Code slots let you delegate imports. A value slot at expression position can only emit a single Python expression, so getting the current year with a value slot produces the awkward __import__('datetime').datetime.now().year. A code slot at statement position sidesteps the constraint:

printf '{{ import datetime and set x to the current year }}\nDo [[print]](x).\n' > hello.emm
emm-transpile hello.emm --show --run

The LLM resolves the statement slot to:

import datetime
x = datetime.datetime.now().year
print(x)

Prints the current year. Same syntax as a value slot; position determines shape.

You don't have to write canonical E-- by hand. The transpiler's first phase normalizes free-English E-- into canonical E-- with an LLM, then compiles the canonical form to Python — one input, two outputs. An English source (examples/describe_en.en) reads like prose:

Define a function called describe that takes a number n. If n is greater than
ten, give back the string "big". Otherwise, give back the string "small".
Then, for each n in the list 3, 42 and 7, print describe of n.

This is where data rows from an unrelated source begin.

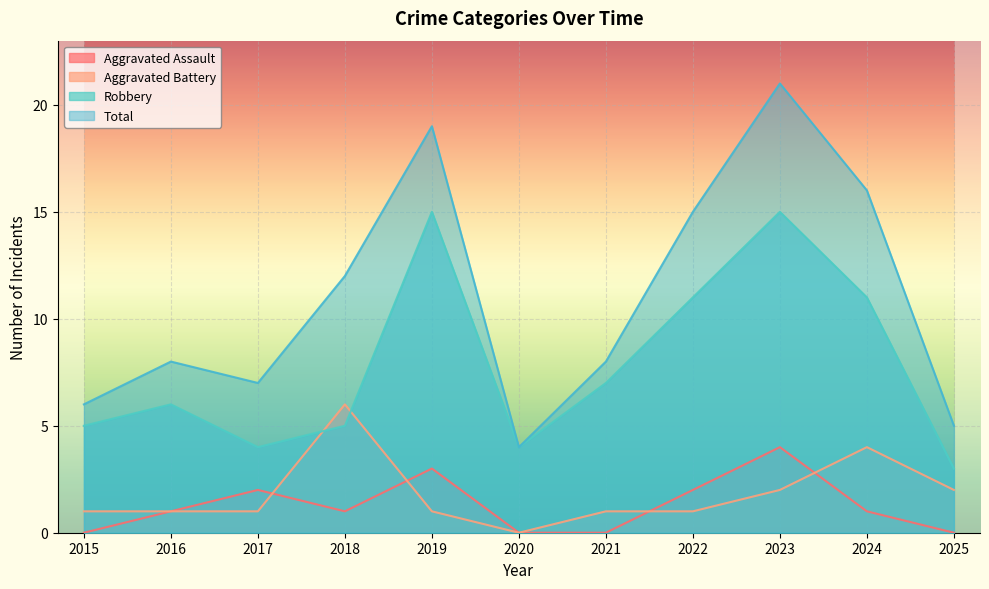

In Robbery, how many points are higher than both neighbors (excluding endpoints)?

3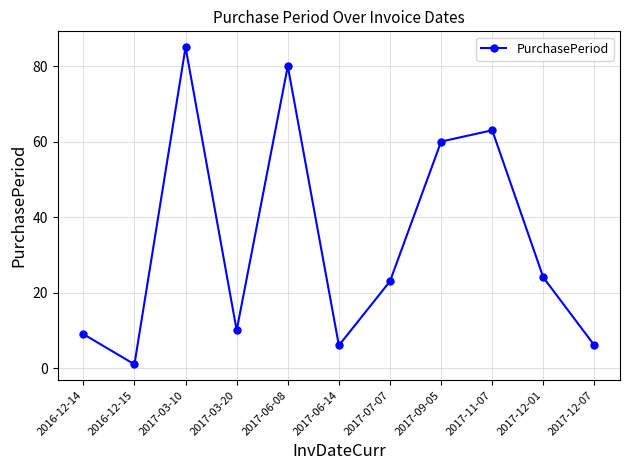

How many lines are shown in the chart?

1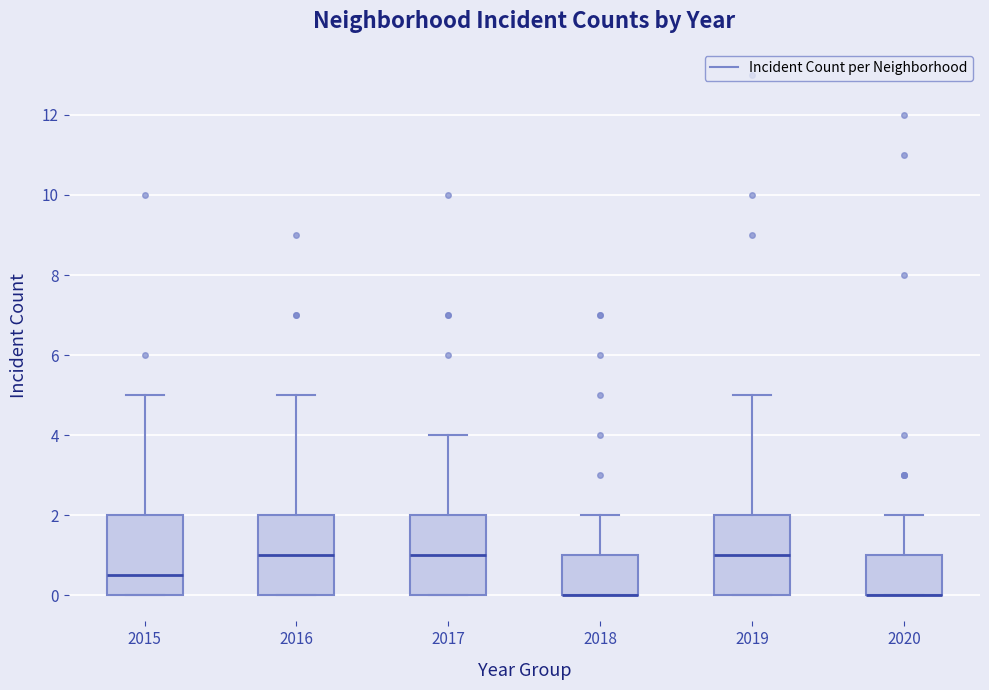

Where does the upper whisker of the box at x = 2020 end on the y-axis? The values are not printed on the chart, so give them approximately, as read against the axis.

2.0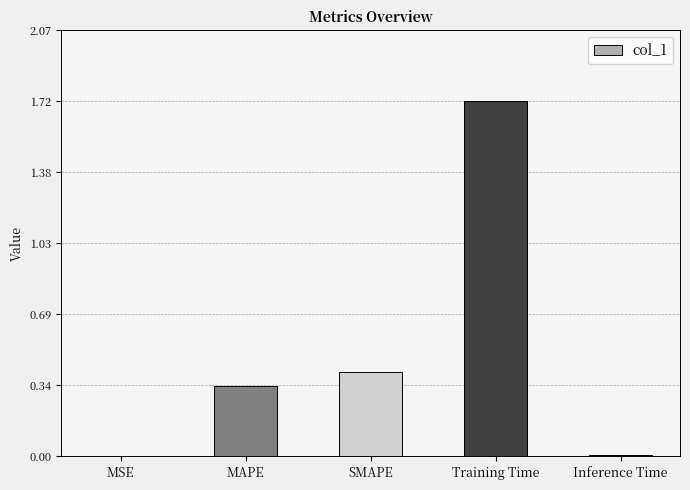

What is the sum of all values?

2.5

Normalize it to canonical and run the result, saving the canonical form too:

python3 src/transpiler.py examples/describe_en.en --canonical-out out.em --run

out.em holds the canonical E-- (equivalent to examples/describe.emm) and the program prints small / big / small.

Two properties make this safe and cheap:

  • The parser is the canonical-detector. Whether a file "is already canonical" is decided by trying to parse it deterministically — no LLM, no heuristic. An already-canonical file needs no API key: normalization short-circuits before any model call. Only genuinely English input hits the model.
  • Fixed point + cache. Feeding the canonical output (out.em) back in parses as canonical, so Phase 1 does nothing and reproduces the same outputs. Normalizations are cached in a committed .emm_norm_cache.json (keyed by source text), so re-running English input is an offline cache hit. Setup is the same as for slots: pip install -r requirements.txt and export ANTHROPIC_API_KEY=....

Normalization and {{ }} slot resolution are independent, separately cached LLM touchpoints — a canonical file with all slots cached makes zero live calls.

Early design. The language is specified in docs/spec.md. The deterministic canonical-to-Python core (lexer, parser, emitter) is implemented with a runnable CLI — see "Running E--" above — and {{ }} slot resolution is wired up (Anthropic Haiku + a committed cache; see "Resolving {{ }} slots"). The LLM normalizer (free English → canonical) is wired up at whole-file granularity (see "Writing in free English"); per-region normalization is the next refinement.